Thanks, now I understand the use case. It’s like a std::string_view to a std::string.

if breaking changes are not listet in this file then it is not known that there was a breaking change. This can happen as many things in VSTGUI are bad documented if at all in the past (I hope it’s better nowadays). Like the back offset. It is not described anywhere exactly what it does. I’m surprised it is used after all.
Do you have more breaking changes that are not listed?

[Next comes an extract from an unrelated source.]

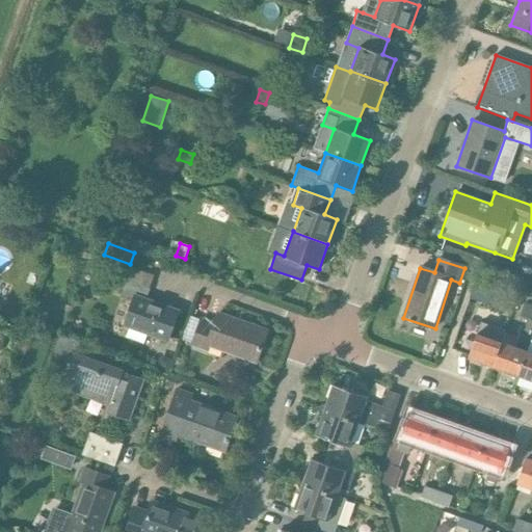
[(167,342),(179,311),(145,299),(151,286),(128,277),(121,296),(134,300),(125,327),(129,328),(126,337),(143,344),(147,335),(167,342)]
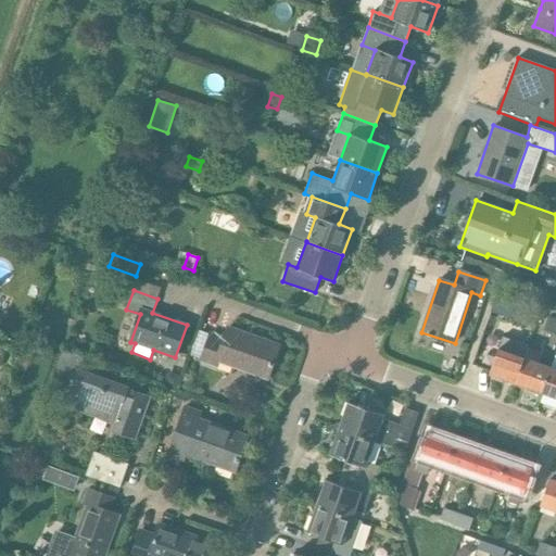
[(533,311),(514,303),(508,318),(528,325),(533,311)]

I will see how the back-offset can be handled in a more elegant way. I think code changes will be required for this to work on your side afterwards as I don’t want to bring it back as this is an implicit feature in the way it is implemented that’s hard to understand as a user of VSTGUI and hard to maintain for a maintainer.

Thanks Arne.

I would be all game for adapting to a new API in order to implement that feature in a sustainable way, as long as we don’t have to implement our own custom control’s whose draw() code must be adapted every time something changes in VSTGUI (== bad software design).

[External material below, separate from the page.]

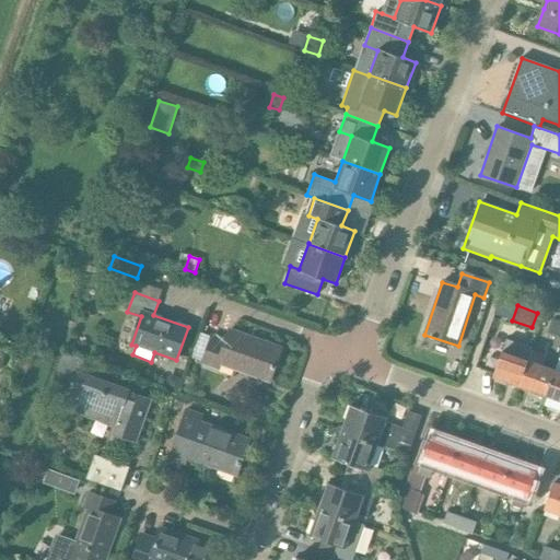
[(559,337),(559,321),(552,318),(547,333),(559,337)]
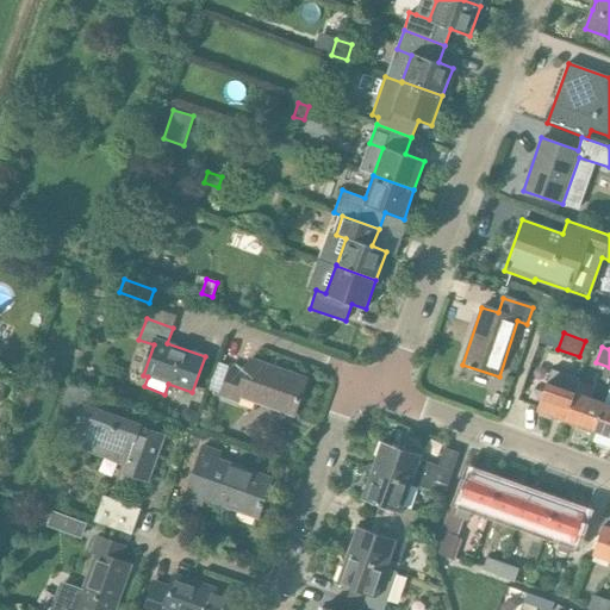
[(306,380),(250,360),(247,373),(231,367),(221,397),(236,403),(238,397),(293,416),(306,380)]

As far as breaking changes go, thanks for the clarification, here are the ones I have noticed so far:

  • The new max. size limits for graphics in CBitmap…saved by the fact that there is CMultiFrameBitmap now, but one needs to adapt to that so I think it would be useful to have the platform specific max. pixel dimensions for bitmaps stated somewhere
  • The get/setBackOffset() stuff discussing above obviously…would be great to have some new and more explicit API here to support the aforementioned use case
  • CFontDescs may not be initialized as statics anymore, instead someone has to use e.g. the new ModuleInitializer and something akin to the implementation in cfont.cpp in order to setup global font refs
  • I have to comment out lines 136/137 in vst2wrapper.cpp (areSizesEqual()…) in order for the GUI resizing to work properly in VST2 (well, to be honest, this qualifies more as a bug in the VST3 SDK)

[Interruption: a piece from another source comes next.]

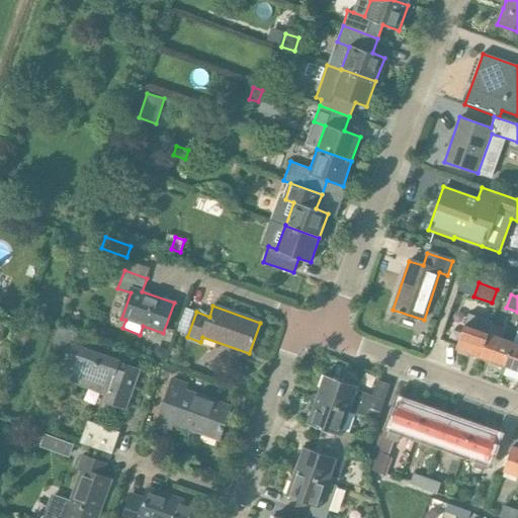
[(481,357),(492,326),(482,323),(480,329),(464,324),(456,348),(481,357)]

I’ll do the macOS implementation in the next couple of days and report back / edit the above list in case I find more.

At the risk of becoming off-topic: I noticed that there is a HiDPISupport API in win32dll.h. In VST3 we have IPlugViewContentScaleSupport via which the host can report the scaling factor to the plugin and I use that to propagate that to CFrame::setZoom() in our windows implementation. For all the other formats we use a vendor specific utility function that polls the DPI scaling via IsProcessDPIAware(), GetDC() and GetDeviceCaps() on Windows. I wonder whether it’s possible and/or recommended to replace that by VSTGUI’s HiDPISupport because it would be nice to have things working out of the box as much as possible. Frankly, the High DPI scaling implementation in the Win32 API was always a bit weird IMO.

Best,
Ray

Is there a particular reason why CAutoAnimation::draw() doesn’t respect the new MFB functions in your 4.12.1 commit?

No, it will be changed to use them too later.